Investors Make up Nearly One Third of Residential Real Estate Transactions Today
Investors now own and rent 14.3 million attached and detached United States Homes. John Burns Research & Consulting (JBRC) identified seven major shifts in investor activity that clarify today’s discussion of rental home investor and other investor activity, having measured the last 22 years.
First is 2002 baseline investment. Rental investors owned about 9% of all homes in America and were 12% of all home transactions in 2002, before Wall Street institutions got involved and home-flipping reality shows became as popular as they are today.

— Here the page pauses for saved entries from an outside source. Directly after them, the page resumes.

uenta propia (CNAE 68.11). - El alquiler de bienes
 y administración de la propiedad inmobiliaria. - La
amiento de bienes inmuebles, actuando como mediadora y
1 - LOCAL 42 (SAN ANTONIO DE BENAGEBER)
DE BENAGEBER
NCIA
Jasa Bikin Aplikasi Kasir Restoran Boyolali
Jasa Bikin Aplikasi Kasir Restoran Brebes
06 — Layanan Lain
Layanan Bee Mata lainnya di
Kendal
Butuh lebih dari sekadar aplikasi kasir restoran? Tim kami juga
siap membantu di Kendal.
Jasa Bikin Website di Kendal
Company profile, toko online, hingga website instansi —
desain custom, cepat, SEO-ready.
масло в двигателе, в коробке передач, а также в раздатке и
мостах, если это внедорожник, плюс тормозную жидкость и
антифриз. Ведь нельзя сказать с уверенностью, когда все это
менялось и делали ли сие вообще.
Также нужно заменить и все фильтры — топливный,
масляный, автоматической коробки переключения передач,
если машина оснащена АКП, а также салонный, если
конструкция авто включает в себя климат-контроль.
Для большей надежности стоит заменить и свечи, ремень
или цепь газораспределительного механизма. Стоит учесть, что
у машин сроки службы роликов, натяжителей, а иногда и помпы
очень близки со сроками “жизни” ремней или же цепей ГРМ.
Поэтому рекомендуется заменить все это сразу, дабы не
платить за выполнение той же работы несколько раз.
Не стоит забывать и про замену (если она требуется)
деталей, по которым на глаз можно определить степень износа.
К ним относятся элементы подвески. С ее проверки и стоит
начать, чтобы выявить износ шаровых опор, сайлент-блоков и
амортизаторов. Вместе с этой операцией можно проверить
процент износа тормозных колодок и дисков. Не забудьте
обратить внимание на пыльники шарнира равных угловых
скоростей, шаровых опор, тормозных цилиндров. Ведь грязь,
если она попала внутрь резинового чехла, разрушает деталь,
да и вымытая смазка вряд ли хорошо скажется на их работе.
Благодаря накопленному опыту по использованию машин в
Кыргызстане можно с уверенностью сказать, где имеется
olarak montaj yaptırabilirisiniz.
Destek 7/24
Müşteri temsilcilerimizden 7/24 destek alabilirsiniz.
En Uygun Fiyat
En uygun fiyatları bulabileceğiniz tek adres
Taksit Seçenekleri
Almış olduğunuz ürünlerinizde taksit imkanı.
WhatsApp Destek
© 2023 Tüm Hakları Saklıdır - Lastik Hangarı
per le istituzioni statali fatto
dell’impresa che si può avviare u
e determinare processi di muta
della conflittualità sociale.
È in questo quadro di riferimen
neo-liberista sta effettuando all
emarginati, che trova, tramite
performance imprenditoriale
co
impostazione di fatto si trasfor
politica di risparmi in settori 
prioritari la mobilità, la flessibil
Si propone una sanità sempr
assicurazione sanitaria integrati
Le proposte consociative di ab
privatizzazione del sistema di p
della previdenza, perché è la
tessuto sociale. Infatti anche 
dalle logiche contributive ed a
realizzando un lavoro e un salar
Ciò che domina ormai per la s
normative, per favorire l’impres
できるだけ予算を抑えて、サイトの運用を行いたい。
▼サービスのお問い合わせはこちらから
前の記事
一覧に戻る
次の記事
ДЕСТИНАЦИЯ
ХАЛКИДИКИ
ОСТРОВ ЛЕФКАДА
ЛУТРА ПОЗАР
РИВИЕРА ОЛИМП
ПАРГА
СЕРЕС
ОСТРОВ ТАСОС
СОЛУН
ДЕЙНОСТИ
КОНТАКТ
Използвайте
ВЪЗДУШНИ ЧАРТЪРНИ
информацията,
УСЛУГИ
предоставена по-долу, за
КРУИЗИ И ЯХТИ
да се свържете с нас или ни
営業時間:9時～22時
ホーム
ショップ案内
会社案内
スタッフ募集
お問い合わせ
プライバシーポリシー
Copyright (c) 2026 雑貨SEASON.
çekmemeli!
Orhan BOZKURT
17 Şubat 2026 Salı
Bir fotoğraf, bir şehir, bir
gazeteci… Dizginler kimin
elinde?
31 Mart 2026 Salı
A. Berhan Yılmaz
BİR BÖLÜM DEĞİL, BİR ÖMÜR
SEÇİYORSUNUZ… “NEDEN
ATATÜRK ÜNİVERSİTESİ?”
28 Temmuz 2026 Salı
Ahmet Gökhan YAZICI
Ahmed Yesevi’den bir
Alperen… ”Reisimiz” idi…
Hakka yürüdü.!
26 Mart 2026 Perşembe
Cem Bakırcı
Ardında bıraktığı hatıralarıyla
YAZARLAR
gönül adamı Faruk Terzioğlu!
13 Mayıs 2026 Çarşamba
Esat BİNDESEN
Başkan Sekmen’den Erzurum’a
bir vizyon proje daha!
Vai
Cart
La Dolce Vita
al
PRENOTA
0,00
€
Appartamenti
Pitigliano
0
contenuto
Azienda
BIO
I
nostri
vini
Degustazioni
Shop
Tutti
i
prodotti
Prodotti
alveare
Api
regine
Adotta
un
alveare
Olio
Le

According to JBRC, some of the other factor include:
- Easy credit boom (2003 to 2006): During the period of easy lending that ended in 2006, investors rose to 18% of all real estate transactions. Despite this activity, many homes remained vacant even as homeownership rates increased. In 2006, rental investors still owned about 9% of all homes in the US. However, many of these investors eventually lost their properties to foreclosure.
- Airbnb home conversion boom (2007 to today): Airbnb was founded in 2007, and investors continue to convert homes to “hotels” (aka short-term rentals) today. The growth in rental homes is hard to estimate, but we are confident it is less than two million homes since there are about two million home rental listings each month. This figure includes rooms in homes and homes available for short-term rental before Airbnb was founded.
- Foreclosure boom (2007 to 2013): Investors rose to 24% of transactions at the peak of the housing crisis in 2013, as subprime (and other) borrowers and early 2000s “easy credit boom” investors lost their homes. Large rental home investors (owning 1000+ homes) emerged, making up around 2% of activity and generating press due to their impact on major foreclosure markets like Atlanta and Phoenix. New technology and data allowed these groups to estimate home values and rents efficiently, facilitating this institutional boom. Overall, rental investors increased their ownership of US homes from 9% to 11%, with large investors owning less than 1%. Activity by small investors still dwarfed that of large investors.